Al parecer, el efecto de esas ordenanzas fue modesto. Solo dos años después, otro decreto, el Estatuto de Trabajadores de 1351, se quejaba del incremento de los salarios. Las fuerzas del mercado, en este caso, pudieron con las presiones de los dueños de la tierra. El problema actual es que las fuerzas del mercado son de los dueños del poder. Los ciudadanos tendremos que enfrentar nuevos modelos de medicina, de envejecimiento, de familia y laborales, para que el Estado equilibre el poder.

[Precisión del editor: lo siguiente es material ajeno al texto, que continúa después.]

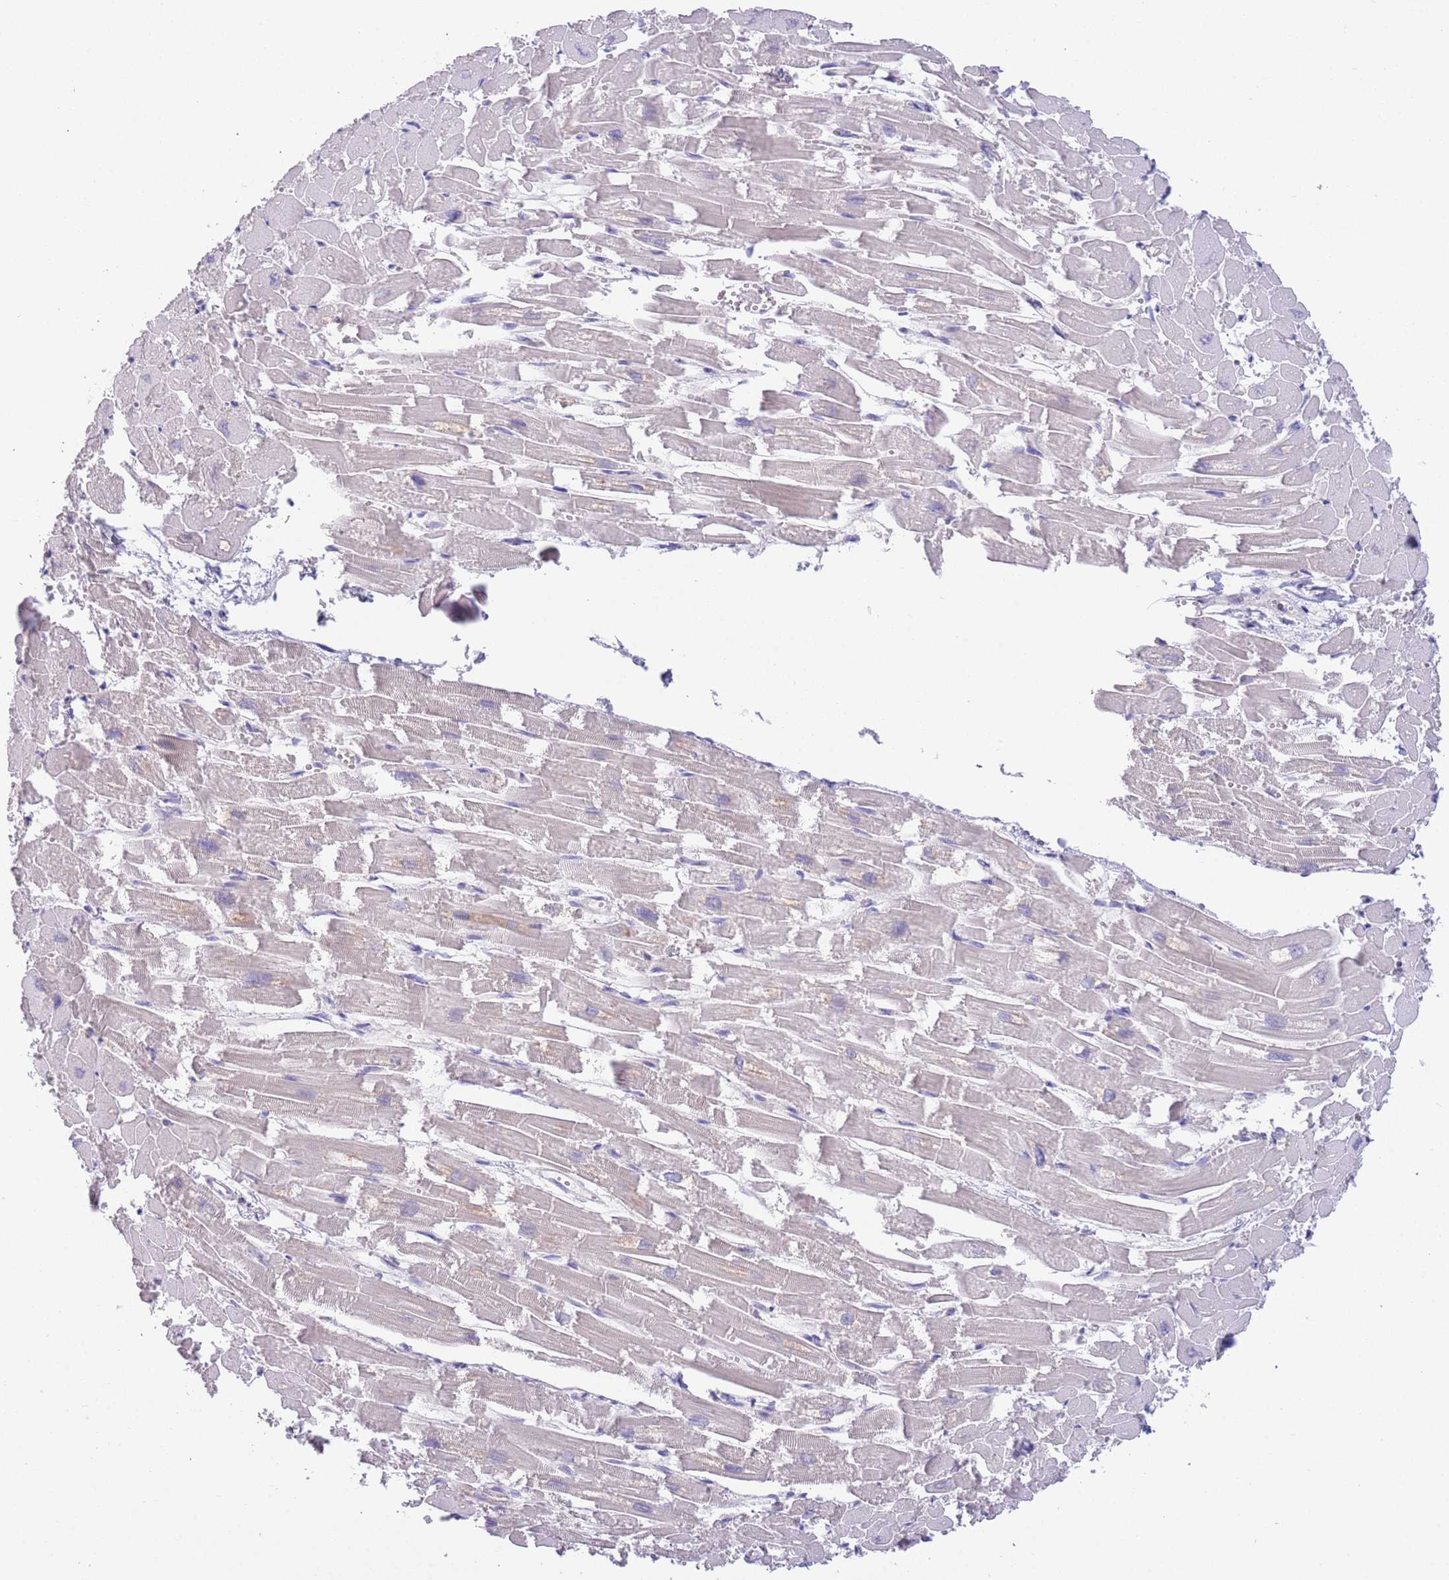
{"staining": {"intensity": "negative", "quantity": "none", "location": "none"}, "tissue": "heart muscle", "cell_type": "Cardiomyocytes", "image_type": "normal", "snomed": [{"axis": "morphology", "description": "Normal tissue, NOS"}, {"axis": "topography", "description": "Heart"}], "caption": "This is an immunohistochemistry micrograph of normal human heart muscle. There is no positivity in cardiomyocytes.", "gene": "IGFL4", "patient": {"sex": "male", "age": 54}}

La alta tasa de mortalidad entre las personas con coronavirus por complicaciones asociadas a diversas enfermedades crónicas arroja dudas sobre la efectividad del enfoque para aumentar la esperanza de vida que prevaleció a fines del siglo XX.
Los estudios muestran que el estilo de vida también contribuye significativamente a la salud de una persona a través de la nutrición, la actividad física, el sueño, los niveles de estrés, etc. Pero el tema más importante y destacado que ha dejado al descubierto la pandemia es el costo social de la desigualdad, por lo que el nuevo estado de bienestar debe apuntar a una sociedad más justa.